Please copy, exactly as they appear below, the lines from the one containing "[769,93,797,103] 2024 -> [762,74,794,83] 2025" through the one containing "[119,728,178,739] Academic ->".
+++ Extracted entries
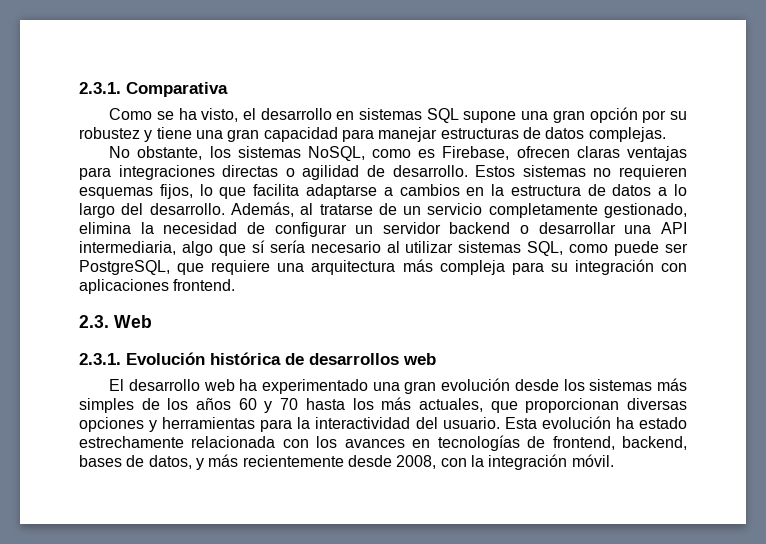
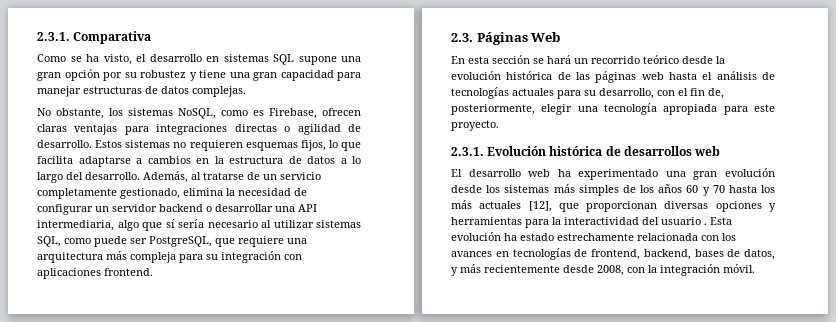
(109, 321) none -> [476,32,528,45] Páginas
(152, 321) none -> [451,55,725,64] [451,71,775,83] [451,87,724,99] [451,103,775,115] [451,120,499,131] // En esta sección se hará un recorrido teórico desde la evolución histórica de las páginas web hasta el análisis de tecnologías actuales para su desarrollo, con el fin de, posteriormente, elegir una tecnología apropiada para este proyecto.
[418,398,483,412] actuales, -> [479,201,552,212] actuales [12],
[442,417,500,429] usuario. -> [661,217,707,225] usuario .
++++++
+++ Extracted entries
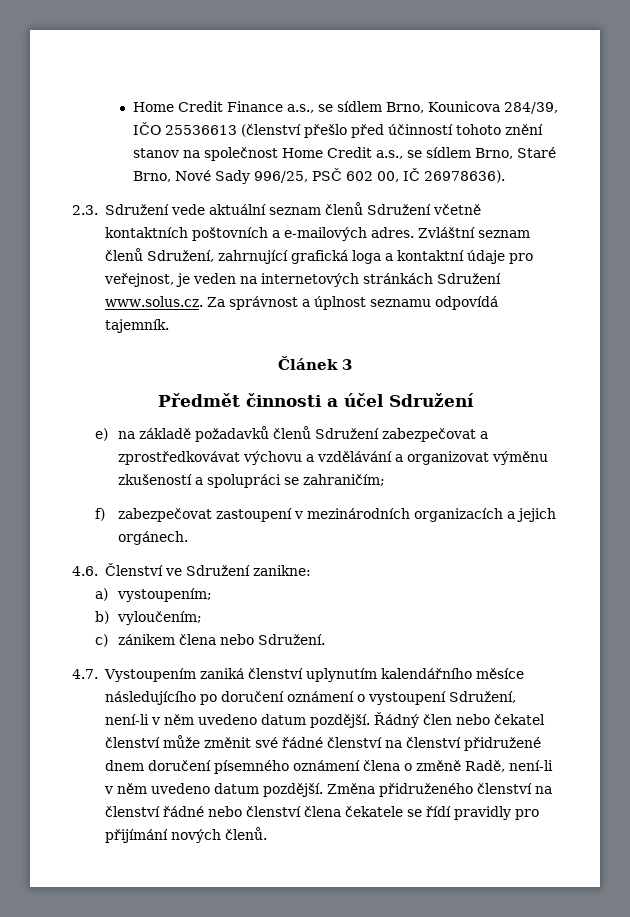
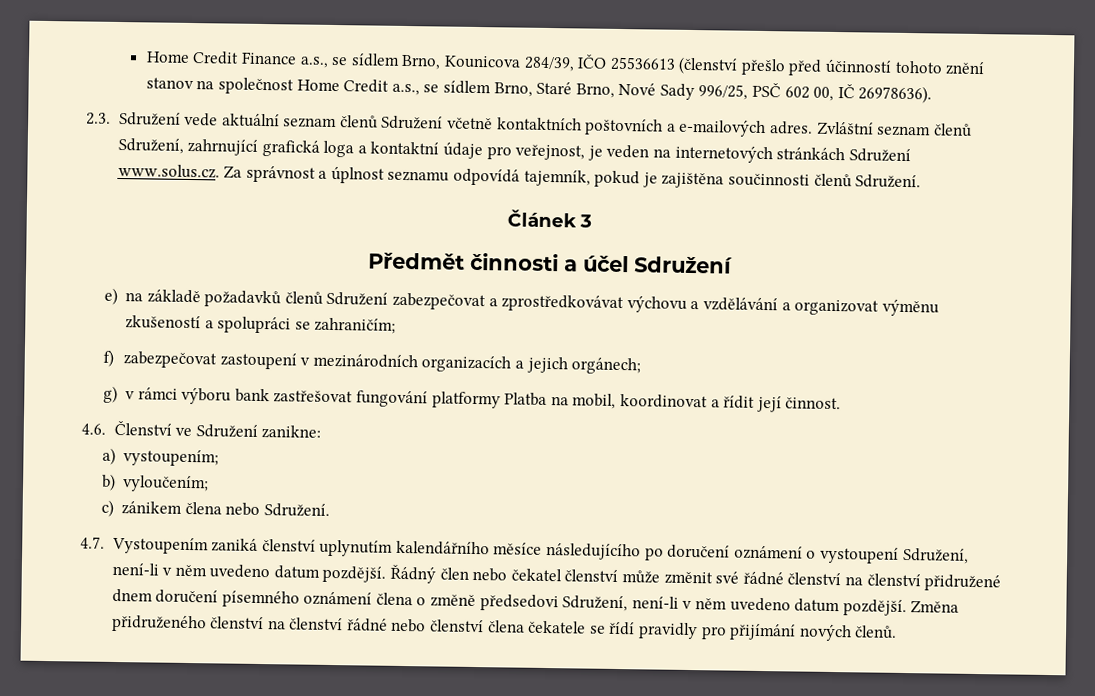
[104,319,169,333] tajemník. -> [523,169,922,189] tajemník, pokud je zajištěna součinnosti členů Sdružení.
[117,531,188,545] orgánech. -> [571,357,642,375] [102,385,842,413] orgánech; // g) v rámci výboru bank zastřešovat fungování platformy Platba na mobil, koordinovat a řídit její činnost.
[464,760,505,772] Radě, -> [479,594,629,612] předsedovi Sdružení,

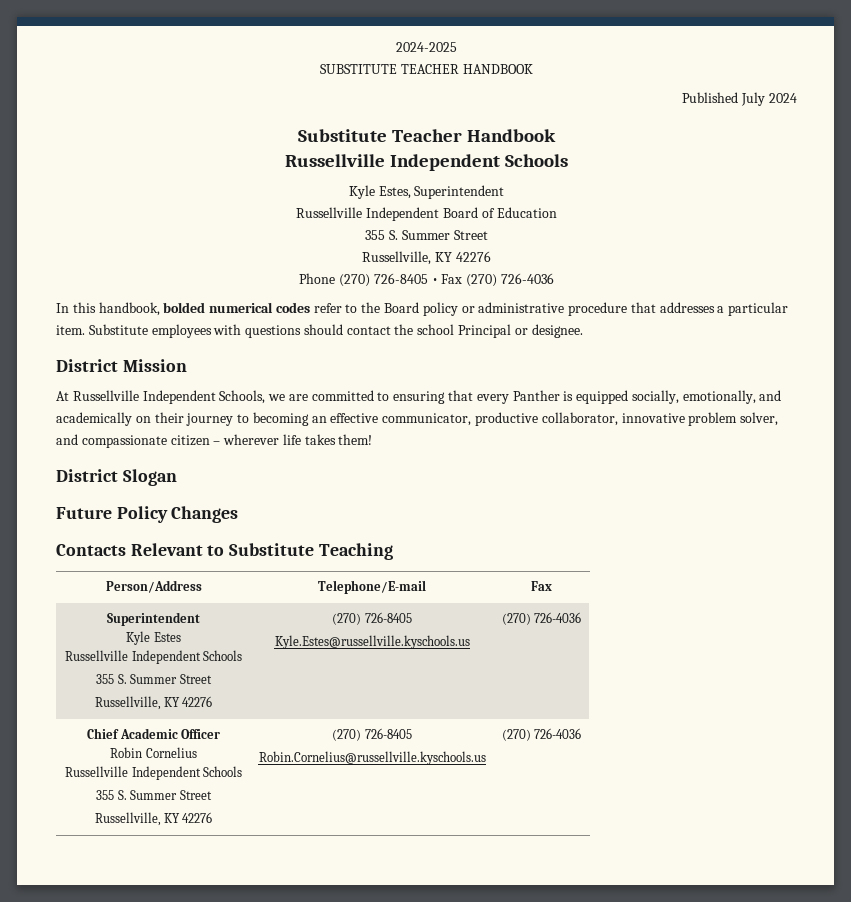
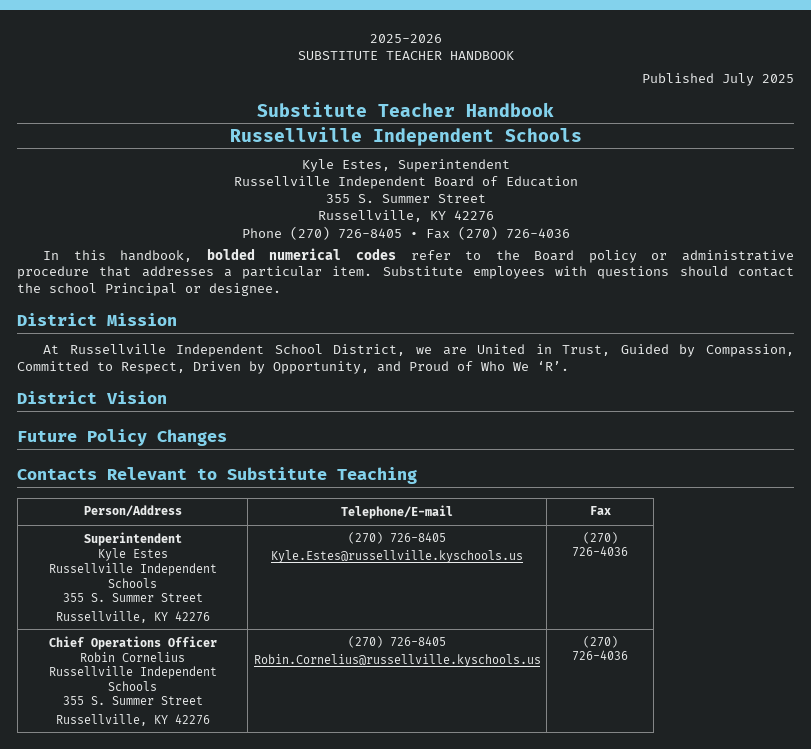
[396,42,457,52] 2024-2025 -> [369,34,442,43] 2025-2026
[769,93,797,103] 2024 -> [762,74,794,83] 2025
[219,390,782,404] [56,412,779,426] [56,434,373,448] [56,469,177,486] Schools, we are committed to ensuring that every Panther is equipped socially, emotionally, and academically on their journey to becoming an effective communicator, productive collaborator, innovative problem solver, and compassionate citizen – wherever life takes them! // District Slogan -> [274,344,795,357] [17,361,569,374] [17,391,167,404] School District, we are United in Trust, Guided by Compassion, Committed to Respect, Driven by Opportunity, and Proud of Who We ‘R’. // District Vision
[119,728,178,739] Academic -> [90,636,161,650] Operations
++++++
**Exercise output:**
[769,93,797,103] 2024 -> [762,74,794,83] 2025
[219,390,782,404] [56,412,779,426] [56,434,373,448] [56,469,177,486] Schools, we are committed to ensuring that every Panther is equipped socially, emotionally, and academically on their journey to becoming an effective communicator, productive collaborator, innovative problem solver, and compassionate citizen – wherever life takes them! // District Slogan -> [274,344,795,357] [17,361,569,374] [17,391,167,404] School District, we are United in Trust, Guided by Compassion, Committed to Respect, Driven by Opportunity, and Proud of Who We ‘R’. // District Vision
[119,728,178,739] Academic -> [90,636,161,650] Operations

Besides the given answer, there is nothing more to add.